**Directions:** Quote the data word for word, from its first line to the line that contains "در كتاب‌هاي اهل", including both of those lines.

Segment Open

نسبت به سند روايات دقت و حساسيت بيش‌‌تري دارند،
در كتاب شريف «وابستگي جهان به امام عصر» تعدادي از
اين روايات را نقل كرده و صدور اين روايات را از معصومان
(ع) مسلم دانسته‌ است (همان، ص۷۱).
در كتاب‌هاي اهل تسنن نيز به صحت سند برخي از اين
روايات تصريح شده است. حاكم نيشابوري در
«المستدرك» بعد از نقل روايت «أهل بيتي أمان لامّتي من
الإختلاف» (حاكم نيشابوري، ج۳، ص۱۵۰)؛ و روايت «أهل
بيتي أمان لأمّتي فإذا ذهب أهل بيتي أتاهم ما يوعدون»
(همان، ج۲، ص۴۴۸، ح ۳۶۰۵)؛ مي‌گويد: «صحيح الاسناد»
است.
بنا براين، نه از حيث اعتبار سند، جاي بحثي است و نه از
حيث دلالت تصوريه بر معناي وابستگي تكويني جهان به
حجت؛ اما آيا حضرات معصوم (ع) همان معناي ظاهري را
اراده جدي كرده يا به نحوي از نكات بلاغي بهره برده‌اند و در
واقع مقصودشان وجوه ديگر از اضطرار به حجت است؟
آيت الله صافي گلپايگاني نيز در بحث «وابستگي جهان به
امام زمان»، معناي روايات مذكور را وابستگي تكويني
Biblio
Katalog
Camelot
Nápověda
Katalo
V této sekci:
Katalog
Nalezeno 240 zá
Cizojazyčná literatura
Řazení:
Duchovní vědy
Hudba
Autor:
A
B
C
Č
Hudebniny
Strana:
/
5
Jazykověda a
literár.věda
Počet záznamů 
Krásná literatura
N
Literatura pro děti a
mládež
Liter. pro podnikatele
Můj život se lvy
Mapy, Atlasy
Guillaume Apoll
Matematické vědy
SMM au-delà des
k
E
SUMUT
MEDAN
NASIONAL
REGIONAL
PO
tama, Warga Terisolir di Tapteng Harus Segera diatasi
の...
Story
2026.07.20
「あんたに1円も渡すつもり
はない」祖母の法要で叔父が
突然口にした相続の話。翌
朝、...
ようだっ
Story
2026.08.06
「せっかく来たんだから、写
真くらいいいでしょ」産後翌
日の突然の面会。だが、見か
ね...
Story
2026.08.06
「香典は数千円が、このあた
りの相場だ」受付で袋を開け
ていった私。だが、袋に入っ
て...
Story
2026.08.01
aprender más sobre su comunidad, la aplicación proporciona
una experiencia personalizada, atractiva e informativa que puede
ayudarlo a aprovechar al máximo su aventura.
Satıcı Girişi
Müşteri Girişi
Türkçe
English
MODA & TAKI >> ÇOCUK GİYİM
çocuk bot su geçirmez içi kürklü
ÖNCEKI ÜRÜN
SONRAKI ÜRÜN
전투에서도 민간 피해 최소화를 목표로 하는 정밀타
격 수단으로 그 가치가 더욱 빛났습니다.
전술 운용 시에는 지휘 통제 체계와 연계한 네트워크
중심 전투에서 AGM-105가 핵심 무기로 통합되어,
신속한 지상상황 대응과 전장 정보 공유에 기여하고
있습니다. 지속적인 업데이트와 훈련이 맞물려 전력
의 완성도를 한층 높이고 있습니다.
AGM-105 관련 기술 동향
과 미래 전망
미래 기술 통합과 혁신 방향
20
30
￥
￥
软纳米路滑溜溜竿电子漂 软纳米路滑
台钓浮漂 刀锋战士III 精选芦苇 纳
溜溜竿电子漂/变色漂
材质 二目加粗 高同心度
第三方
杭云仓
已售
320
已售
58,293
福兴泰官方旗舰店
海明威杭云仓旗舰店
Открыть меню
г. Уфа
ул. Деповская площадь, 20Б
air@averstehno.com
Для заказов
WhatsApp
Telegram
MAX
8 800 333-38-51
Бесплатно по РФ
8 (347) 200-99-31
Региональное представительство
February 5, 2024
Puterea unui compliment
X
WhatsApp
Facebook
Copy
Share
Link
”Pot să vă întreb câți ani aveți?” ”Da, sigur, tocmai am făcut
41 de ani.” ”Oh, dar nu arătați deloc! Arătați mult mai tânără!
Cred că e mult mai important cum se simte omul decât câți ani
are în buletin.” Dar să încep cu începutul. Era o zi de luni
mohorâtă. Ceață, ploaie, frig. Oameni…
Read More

Segment Closed

**Result for this exercise:**
نسبت به سند روايات دقت و حساسيت بيش‌‌تري دارند،
در كتاب شريف «وابستگي جهان به امام عصر» تعدادي از
اين روايات را نقل كرده و صدور اين روايات را از معصومان
(ع) مسلم دانسته‌ است (همان، ص۷۱).
در كتاب‌هاي اهل تسنن نيز به صحت سند برخي از اين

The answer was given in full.